Consumer Staples
I had lunch yesterday on eastern Long Island with my friend Richard, who is an astute investor despite being handicapped by being a physician. Among other things, we talked about Consumer Staples. He’s a big fan. …me, not so much. Anyway, I decided to write about this sector today.
starting with the nuts and bolts:
–the S&P 500 Consumer Staples sector makes up 10.3% of the total capitalization of the S&P 500 index. That puts it about in the middle as far as size goes. (IT, at an 18.1% weighting, is the biggest sector; Telecom, at 2.5%, is the smallest.)
–the Consumer Staples sector has 40 constituents. Procter and Gamble, Coca-Cola and Philip Morris are the biggest three. Of them, only P&G cracks the top ten for the S&P as a whole.
–as the sector name suggests, members provide everyday necessities, like groceries, whose purchase isn’t easy to postpone. It contrasts with Consumer Discretionary, which deals in items like entertainment or restaurant meals, that people can go without for a while.
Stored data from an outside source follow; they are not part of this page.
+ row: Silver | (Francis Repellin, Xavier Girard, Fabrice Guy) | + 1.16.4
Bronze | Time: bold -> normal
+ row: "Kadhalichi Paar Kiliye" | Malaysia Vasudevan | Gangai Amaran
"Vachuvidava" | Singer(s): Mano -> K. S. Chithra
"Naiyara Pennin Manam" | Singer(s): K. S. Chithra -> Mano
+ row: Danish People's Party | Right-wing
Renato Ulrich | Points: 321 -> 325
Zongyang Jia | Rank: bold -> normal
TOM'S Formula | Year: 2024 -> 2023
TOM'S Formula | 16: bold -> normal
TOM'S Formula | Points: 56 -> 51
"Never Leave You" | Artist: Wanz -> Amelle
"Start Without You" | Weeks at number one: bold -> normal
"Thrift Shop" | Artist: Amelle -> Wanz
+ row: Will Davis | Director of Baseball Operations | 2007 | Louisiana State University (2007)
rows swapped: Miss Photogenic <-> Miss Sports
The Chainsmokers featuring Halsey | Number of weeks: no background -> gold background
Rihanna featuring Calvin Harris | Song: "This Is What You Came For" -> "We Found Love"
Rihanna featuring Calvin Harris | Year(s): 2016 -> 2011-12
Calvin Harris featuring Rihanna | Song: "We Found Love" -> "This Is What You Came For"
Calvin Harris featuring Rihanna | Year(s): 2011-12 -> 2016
steady growth → defensive industry
True, every sector has some sensitivity to economic conditions, even Utilities and Staples. But in these two cases, the sensitivity is small.
In bad times, people may buy one bar of soap instead of a three-pack, or a store brand rather than a deluxe offering. But they continue to buy something. That’s not the case with big-ticket items, like refrigerators, autos, houses, industrial machinery, hotels…
As a result, earnings for Staples companies hold up better than for most other sectors in recession. Knowing this, investors flock to the sector in bad times–and away from it toward more cyclically-sensitive areas when recovery is underway.
a global, but mature, industry…
…except for in emerging markets. Staples companies tend to grow by taking market share away from their rivals, rather than by finding new customers who have, say, never used shampoo before. Yes, these firms can raise prices under most conditions (not so much currently) but generally by no more than overall inflation. So eye-popping profit growth is rare.
sensitive to currency and to input costs
That’s because they can’t raise prices quickly.
a play on the €?
The sector tends to have large EU exposure.
And that’s a potential reason to be interested in the sector today. If the € beings to rise against the $, which I think is likely, EU-oriented Staples companies should start to show surprisingly strong earnings gains. That will come both from better unit volume growth as the EU recovers from recession and–more importantly–from the higher value in $ of their € profits.
I haven’t acted on this though yet. But I’m considering it.